Action demandée 1:
Répondez à ces questions sur le texte sur les flagships :
(a) De quel établissement JM. Weston prend-il la place ?
(b) Quel rang le flagship occupe-t-il parmi les points de vente de la marque à Paris ?
(c) À côté de quel concurrent Apple va-t-il se placer ?
Action demandée 2:
Reproduisez fidèlement le segment du texte sur les flagships qui va de « JM. Weston prend » jusqu'à « ça coule parfois ? ».
Action demandée 3:
Poursuivez le texte sur les flagships à partir de sa dernière phrase.

Passage fourni:
# # #
JM. Weston prend la place d’une agence du Crédit Lyonnais. « Les vastes fauteuils club invitent aux essayages. On trouve même des cabines ». Incroyable ! Le travail de l’architecte « est raccord avec le style années 1930 de l’immeuble ». Ça faisait longtemps que je n’avais pas rencontré cette horrible expression « être raccord » (à retrouver dans ma rubrique « Les mots à la mode »). « Le flagship est le dixième point de vente de la marque à Paris ». Pour ne pas dire « navire-amiral »… qui ferait trop pompeux ? Ou qui porterait la poisse, sachant que les navires, ça coule parfois ?

Plus bas, un long article est consacré à Apple, qui fait aussi son flagship ici, qui est aussi stratégique, qui va se coller aussi à côté de son concurrent Samsung, et qui veut aussi « dépasser la simple commercialisation de produits pour miser sur le concept d’expérience client » (voir ma rubrique « Les mots à la mode »). Cela se traduira par des séances Today at Apple.
# # #
Les données:
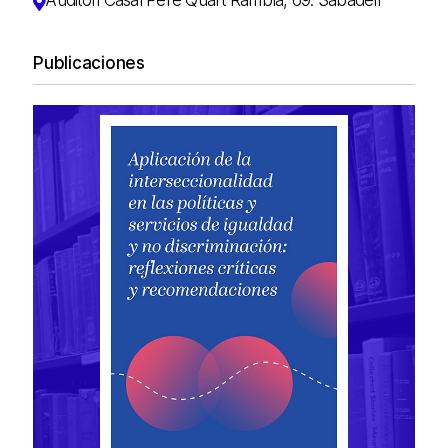
Publicaciones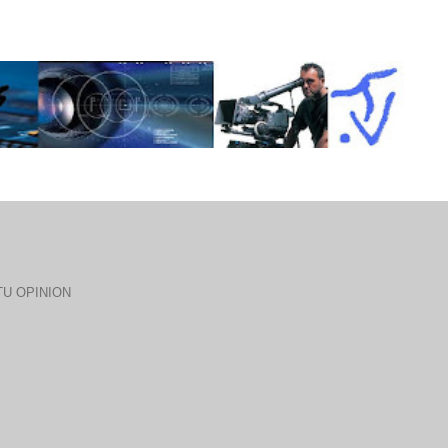
U OPINION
# # #
Zone de réponse 1:
(a) Une agence du Crédit Lyonnais.
(b) C'est le dixième.
(c) Samsung.

Zone de réponse 2:
JM. Weston prend la place d’une agence du Crédit Lyonnais. « Les vastes fauteuils club invitent aux essayages. On trouve même des cabines ». Incroyable ! Le travail de l’architecte « est raccord avec le style années 1930 de l’immeuble ». Ça faisait longtemps que je n’avais pas rencontré cette horrible expression « être raccord » (à retrouver dans ma rubrique « Les mots à la mode »). « Le flagship est le dixième point de vente de la marque à Paris ». Pour ne pas dire « navire-amiral »… qui ferait trop pompeux ? Ou qui porterait la poisse, sachant que les navires, ça coule parfois ?

Zone de réponse 3:
Tous ces gens connaissent-ils le nombre de salariés en France qui gagnent moins de 1400 € bruts et de retraités à 1000 € ?

En bas à droite de cette grande deuxième page, au moment de la tourner, on tombe sur une publicité en couleur de Klépierre, entièrement en anglais (non traduit) :

« EMPORIA

CUTTING EDGE RETAIL ON THE SHORE OF THE BALTIC

SHOP

MEET

CONNECT »

N’est-ce pas complètement illégal ? Que fait donc l’Office de vérification de la publicité ? Que fait le Comité de rédaction du journal ?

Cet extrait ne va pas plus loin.